Question

Four light sources produce the following four waves: (i) \(y_1 = a\sin(\omega t + \phi_1)\) (ii) \(y_2 = a\sin 2\omega t\) (iii) \(y_3 = a\sin(\omega t + \phi_2)\) (iv) \(y_4 = a\sin(3\omega t + \phi_1)\) Superposition of which two waves give rise to interference?

• A. (i) and (ii)
• B. (ii) and (iii)
• C. (i) and (iii)
• D. (iii) and (iv)

Hint:

Interference requires same frequency and constant phase difference.
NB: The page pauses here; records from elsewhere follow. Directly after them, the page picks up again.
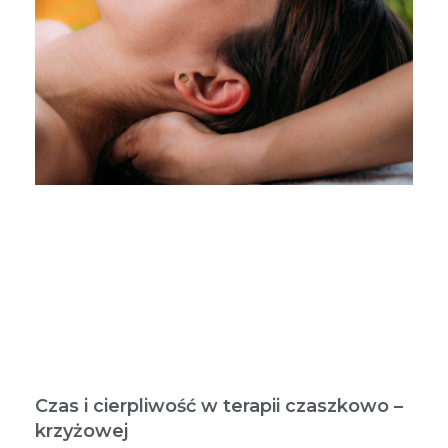
Czas i cierpliwość w terapii czaszkowo –
krzyżowej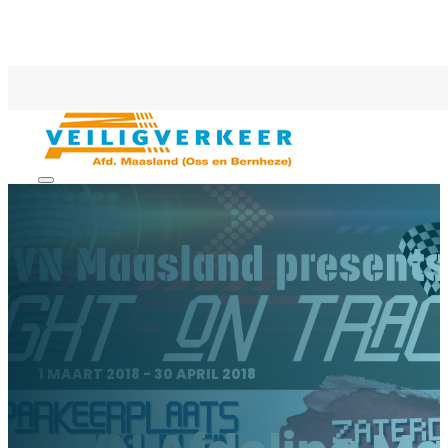
1 MAART 2018 - 30 APRIL 2018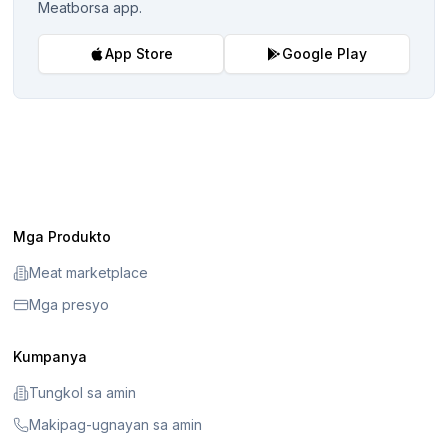
Meatborsa app.
App Store
Google Play
Mga Produkto
Meat marketplace
Mga presyo
Kumpanya
Tungkol sa amin
Makipag-ugnayan sa amin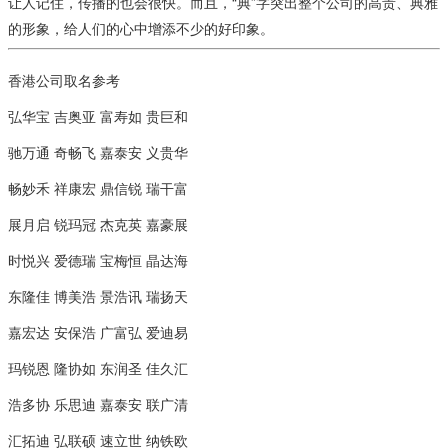
让人记住，传播的也会很快。而且，“典”字突出整个公司的高贵、典雅
的形象，给人们的心中增添不少的好印象。
香港公司取名参考
弘华宝 吉奥亚 富寿如 贵巨和
驰万通 奇畅飞 嘉泰安 义贵华
畅妙禾 祥康宏 鼎信锐 瑞干富
展月启 锐玛冠 杰克英 嘉豪展
时悦兴 爱德瑞 宝梅恒 晶达海
东隆佳 博美浩 景浩讯 瑞扬天
嘉宏达 安保浩 广富弘 爱迪易
玛锐恩 隆协如 东润圣 佳久汇
浩多协 乐思迪 嘉泰安 联广清
汇拓迪 弘联硕 速立世 纳铁欧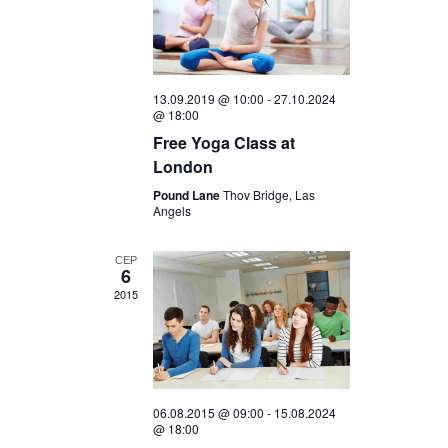
13.09.2019 @ 10:00
-
27.10.2024
@ 18:00
Free Yoga Class at
London
Pound Lane
Thov Bridge, Las
Angels
СЕР
6
2015
06.08.2015 @ 09:00
-
15.08.2024
@ 18:00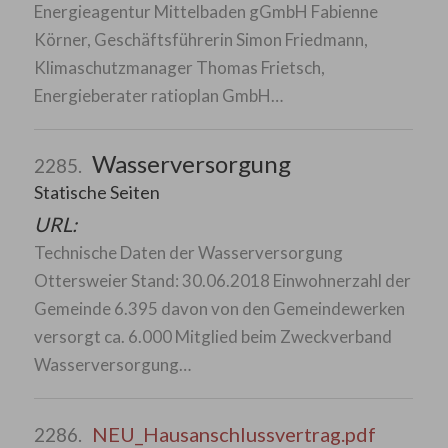
Energieagentur Mittelbaden gGmbH Fabienne
Körner, Geschäftsführerin Simon Friedmann,
Klimaschutzmanager Thomas Frietsch,
Energieberater ratioplan GmbH…
Wasserversorgung
2285.
Statische Seiten
URL:
Technische Daten der Wasserversorgung
Ottersweier Stand: 30.06.2018 Einwohnerzahl der
Gemeinde 6.395 davon von den Gemeindewerken
versorgt ca. 6.000 Mitglied beim Zweckverband
Wasserversorgung…
NEU_Hausanschlussvertrag.pdf
2286.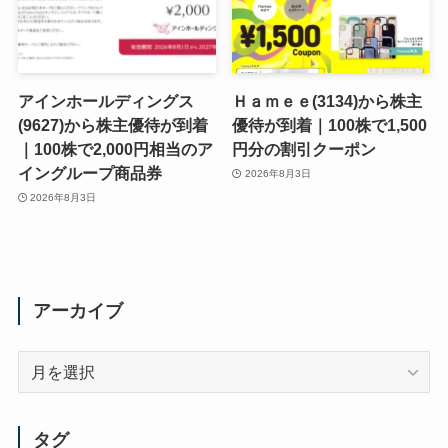
アインホールディングス
Ｈａｍｅｅ(3134)から株主
(9627)から株主優待が到着
優待が到着｜100株で1,500
｜100株で2,000円相当のア
円分の割引クーポン
イングループ商品券
2026年8月3日
2026年8月3日
アーカイブ
ア
ー
カ
イ
タグ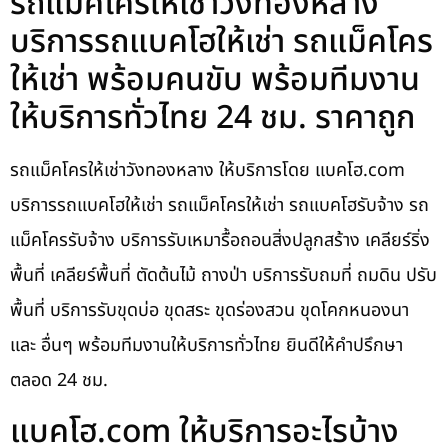
รถแม็คโครให้เช่าวังทองหลาง
บริการรถแบคโฮให้เช่า รถแม็คโคร
ให้เช่า พร้อมคนขับ พร้อมทีมงาน
ให้บริการทั่วไทย 24 ชม. ราคาถูก
รถแม็คโครให้เช่าวังทองหลาง ให้บริการโดย แบคโฮ.com
บริการรถแบคโฮให้เช่า รถแม็คโครให้เช่า รถแบคโฮรับจ้าง รถ
แม็คโครรับจ้าง บริการรับเหมารื้อถอนสิ่งปลูกสร้าง เคลียร์ริ่ง
พื้นที่ เคลียร์พื้นที่ ตัดต้นไม้ ถางป่า บริการรับถมที่ ถมดิน ปรับ
พื้นที่ บริการรับขุดบ่อ ขุดสระ ขุดร่องสวน ขุดโคกหนองนา
และ อื่นๆ พร้อมทีมงานให้บริการทั่วไทย ยินดีให้คำปรึกษา
ตลอด 24 ชม.
แบคโฮ.com ให้บริการอะไรบ้าง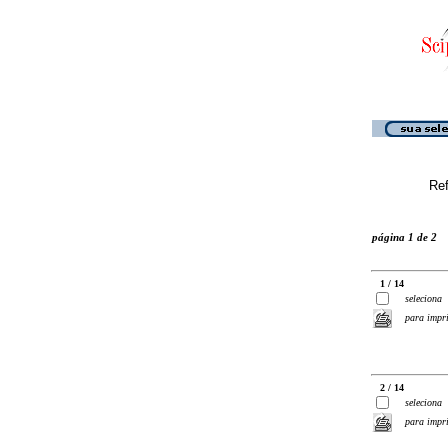
Ref
página 1 de 2
1 / 14
seleciona
para impr
2 / 14
seleciona
para impr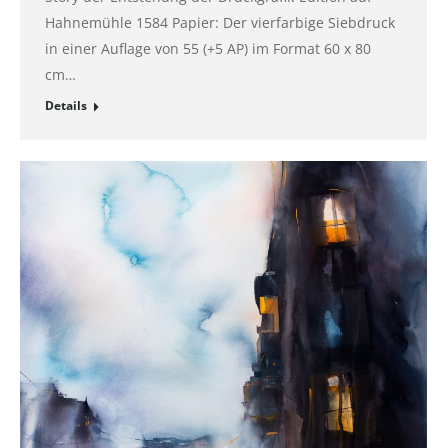
Hahnemühle 1584 Papier: Der vierfarbige Siebdruck
in einer Auflage von 55 (+5 AP) im Format 60 x 80
cm…
Details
Waves of different frequencies do not give stable interference.

Answer 1

The Correct Option is C

Step 1: Condition for interference.
For sustained interference:
- Two waves must have same frequency.
- They should maintain a constant phase difference.
- They should have comparable amplitudes.
Step 2: Compare frequencies of given waves.
(i) has frequency \(\omega\).
(ii) has frequency \(2\omega\).
(iii) has frequency \(\omega\).
(iv) has frequency \(3\omega\).
Step 3: Select pair with same frequency.
Only (i) and (iii) have same angular frequency \(\omega\).
They can maintain constant phase difference \((\phi_2-\phi_1)\).
Hence, they produce interference.
Final Answer: \[ \boxed{\text{(i) and (iii)}} \]